L'Italie officialise sa demande d'étendre aux dépenses énergétiques la portée de la clause dérogatoire nationale du Pacte de stabilité et de croissance

Les autorités italiennes ont officialisé leur requête visant à utiliser la flexibilité du Pacte de stabilité et de croissance pour amortir les conséquences sur les ménages et les entreprises de la crise énergétique provoquée par la guerre en Iran, dans une lettre adressée par la présidente du Conseil italien, Giorgia Meloni, à la Commission européenne, dimanche 17 mai.

Déjà formulée lors du sommet européen extraordinaire de Nicosie (EUROPE 13856/3), l'idée du gouvernement italien consiste à étendre la portée de la clause dérogatoire nationale du Pacte de stabilité, activée actuellement par dix-sept États membres pour accroître leurs dépenses militaires, aux dépenses d'urgence destinées à amortir la flambée des prix énergétiques ainsi qu'aux investissements visant à décarboner l'économie européenne.

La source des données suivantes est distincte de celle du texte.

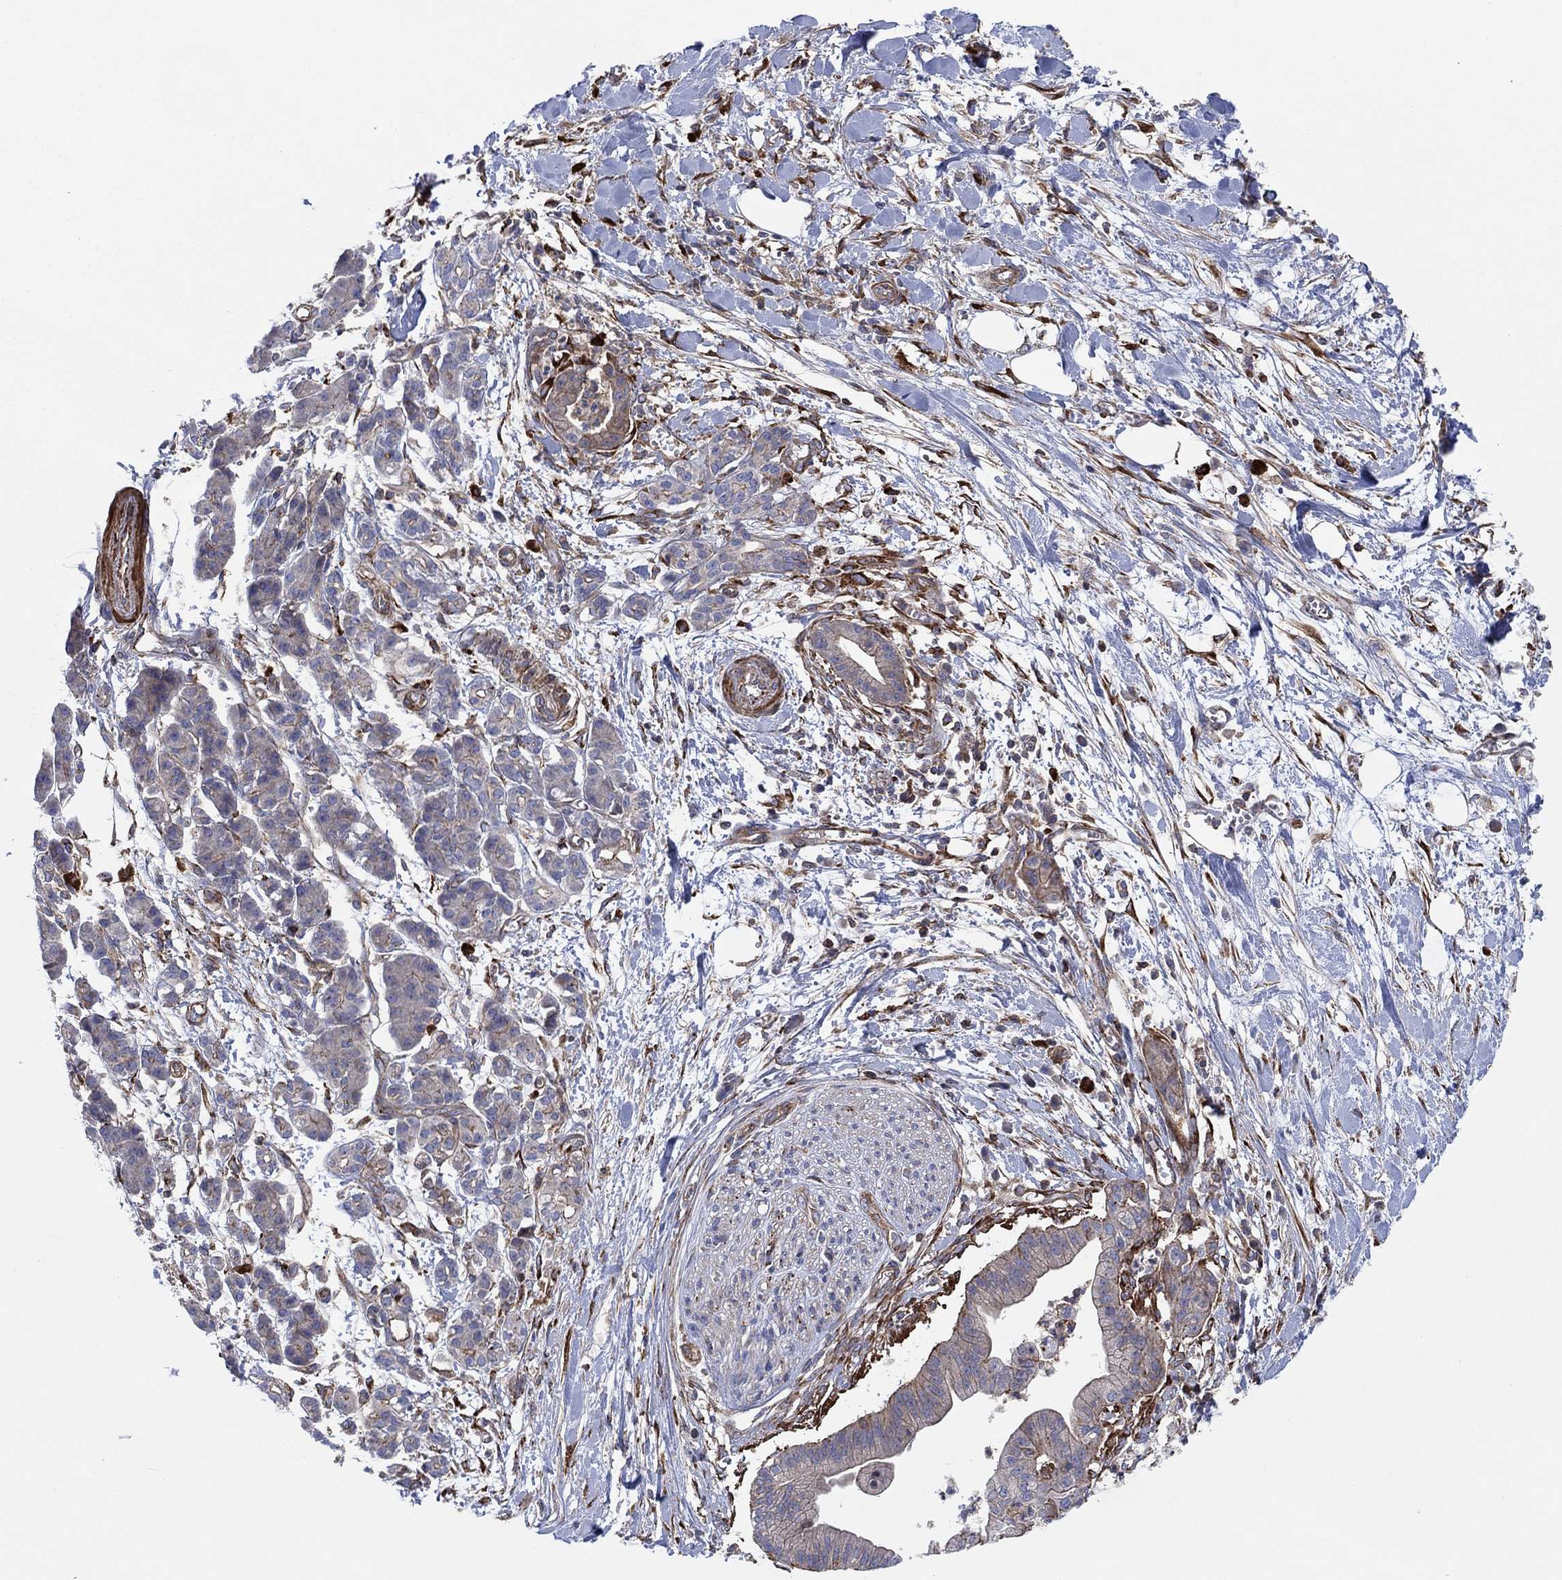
{"staining": {"intensity": "strong", "quantity": "<25%", "location": "cytoplasmic/membranous"}, "tissue": "pancreatic cancer", "cell_type": "Tumor cells", "image_type": "cancer", "snomed": [{"axis": "morphology", "description": "Normal tissue, NOS"}, {"axis": "morphology", "description": "Adenocarcinoma, NOS"}, {"axis": "topography", "description": "Lymph node"}, {"axis": "topography", "description": "Pancreas"}], "caption": "The histopathology image reveals staining of pancreatic adenocarcinoma, revealing strong cytoplasmic/membranous protein expression (brown color) within tumor cells.", "gene": "PAG1", "patient": {"sex": "female", "age": 58}}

« La crise au Moyen-Orient (...), conjuguée aux conséquences de l’agression russe contre l’Ukraine, a déjà des répercussions extrêmement graves et souvent asymétriques sur les prix de l’énergie, sur les coûts supportés par les ménages et les entreprises et sur la compétitivité de notre système de production », constate Mme Meloni.

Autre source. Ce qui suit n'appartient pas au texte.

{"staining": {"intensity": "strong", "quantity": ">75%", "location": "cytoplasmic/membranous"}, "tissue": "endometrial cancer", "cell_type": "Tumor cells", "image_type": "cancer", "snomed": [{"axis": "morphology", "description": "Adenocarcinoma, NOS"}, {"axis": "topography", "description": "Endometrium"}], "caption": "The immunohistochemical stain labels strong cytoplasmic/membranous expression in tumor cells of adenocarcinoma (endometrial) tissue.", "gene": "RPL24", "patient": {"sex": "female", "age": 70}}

Selon elle, il est impossible d'expliquer aux citoyens que « l'UE autorise le recours à la flexibilité budgétaire à des fins de sécurité et de défense, mais pas pour protéger les familles, les travailleurs et les entreprises contre une nouvelle crise énergétique ».

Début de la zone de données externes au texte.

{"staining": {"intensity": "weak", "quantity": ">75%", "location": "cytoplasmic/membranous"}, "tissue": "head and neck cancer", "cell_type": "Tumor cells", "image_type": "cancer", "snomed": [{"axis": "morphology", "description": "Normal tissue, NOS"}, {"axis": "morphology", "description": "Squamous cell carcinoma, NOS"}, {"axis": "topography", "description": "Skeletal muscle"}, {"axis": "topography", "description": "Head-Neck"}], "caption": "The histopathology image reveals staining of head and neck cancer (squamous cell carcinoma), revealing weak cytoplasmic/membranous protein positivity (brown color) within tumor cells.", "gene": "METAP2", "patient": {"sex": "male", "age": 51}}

L'Italie demande donc à l'UE d'« avoir le courage politique de reconnaître que la sécurité énergétique est une priorité stratégique européenne », en considérant les coûts énergétiques additionnels subis comme « une circonstance extraordinaire hors du contrôle des États membres et ayant un impact majeur sur les finances publiques ».

Pour cette raison, ajoutent les autorités italiennes, il convient « d'étendre temporairement le champ d'application de la clause dérogatoire nationale du Pacte, déjà en place pour les dépenses militaires, aux investissements et aux mesures extraordinaires requises pour affronter la crise énergétique, sans modifier les seuils de déviation actuellement en place ».

Avec un déficit public supérieur à 3% du PIB national fin 2025, l'Italie ne pourra pas sortir de la procédure pour déficit excessif ouverte à son encontre. Une telle sortie lui aurait octroyé une marge de manœuvre budgétaire accrue pour affronter la crise.

La clause dérogatoire nationale permet aux États membres qui le souhaitent d'augmenter leurs dépenses dans le secteur de la défense à hauteur de 1,5% du PIB national chaque année pendant quatre ans.

Confirmant avoir reçu la lettre italienne, la Commission européenne a rappelé, lundi 18 mai, qu'à l'heure actuelle la priorité consiste à mettre à profit l'assouplissement de l'encadrement des aides d'État dans l'UE et à mobiliser toutes les ressources financières européennes encore disponibles - à savoir 95 milliards d'euros - pour investir dans la décarbonation du secteur énergétique.

Selon elle, les conditions d'activation des clauses de flexibilité du Pacte de stabilité ne sont pas réunies.